I realize the potential risks of my writing about the Beatles morphing into the rantings of an old geezer raving about his favorite band from days of yore. Lord knows, I wouldn't care about hearing someone from my parents' generation talk about the first time they saw Guy Lombardo and the Royal Canadians. But the Beatles' music has not only endured, it has thrived. Their long-awaited songs finally becoming available for internet download was received with the enthusiasm usually reserved for the latest, hottest thing. The 2009 release of "The Beatles Rock Band" video game, where participants simulate playing Beatle songs with controllers shaped like musical instruments, was a huge success and helped boost sales of the newly remastered Beatle albums on CD. It's never surprising to hear that some of the most enthusiastic Beatle fans are the children, or even the grandchildren, of your friends.

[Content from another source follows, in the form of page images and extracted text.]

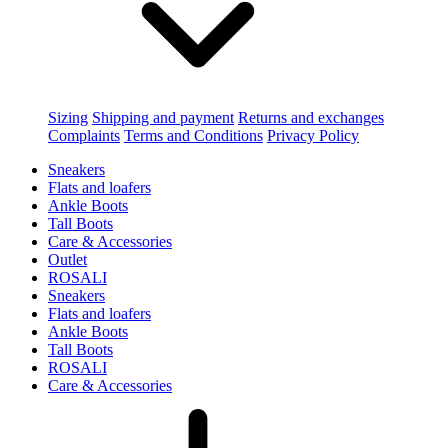
Sizing
Shipping and payment
Returns and exchanges
Complaints
Terms and Conditions
Privacy Policy
Sneakers
Flats and loafers
Ankle Boots
Tall Boots
Care & Accessories
Outlet
ROSALI
Sneakers
Flats and loafers
Ankle Boots
Tall Boots
ROSALI
Care & Accessories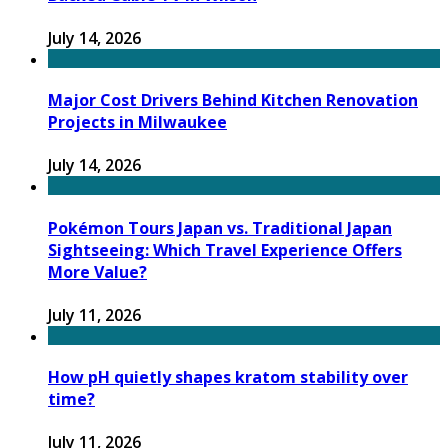
July 14, 2026
Major Cost Drivers Behind Kitchen Renovation
Projects in Milwaukee
July 14, 2026
Pokémon Tours Japan vs. Traditional Japan
Sightseeing: Which Travel Experience Offers
More Value?
July 11, 2026
How pH quietly shapes kratom stability over
time?
July 11, 2026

The band's unmatchable career, development, and the evolving message in their music has become a generational phenomenon, and if this week's festivities are any indication, the music will continue to resonate into the foreseeable future.
 
In celebration, CBS news is presenting a "live, interactive event," at the Ed Sullivan Theatre on Sunday, from 5-7 PM Central, fifty years to the day of the Fabs' live performance, featuring "rare footage from CBS News' extensive archive of the Beatles first three days in New York City." A special tribute concert, sponsored by the Grammys, will air in Ed Sullivan's old time spot following the news special. Taped in Los Angeles the day after the Grammy Awards, featured artists include a reunited Eurythmics, with Annie Lennox and Dave Stewart, John Legend, Stevie Wonder, Katy Perry, John Mayer, and a Ringo/Paul reunion in which they do play Beatle songs. If that weren't enough to satisfy your Fab Four fix, following the Grammy special, Paul and Ringo come full circle and will appear live on a special David Letterman Show, airing, of course, from the Ed Sullivan Theatre. All week, leading up to Sunday, all Letterman's musical guests on his nightly show will play Beatle songs. On Feb.8, commemorating the Beatles' iconic arrival at New York's JFK, the airport will host a celebration and dedicate a historical marker. A new Beatle book has been released titled, "The Beatles: All These Years. Vol.1- Tune In," by Mark Lewisohn, whom the New York Times called "the most serious historian to have examined the Beatles' lives and work." I guess so, because this first of three planned tomes runs 803 pages long and only goes up to 1962. For those like me, who love the Beatles, all this activity shows that the Lads from Liverpool are going to be around for a long, long time. Strawberry Fields Forever, baby.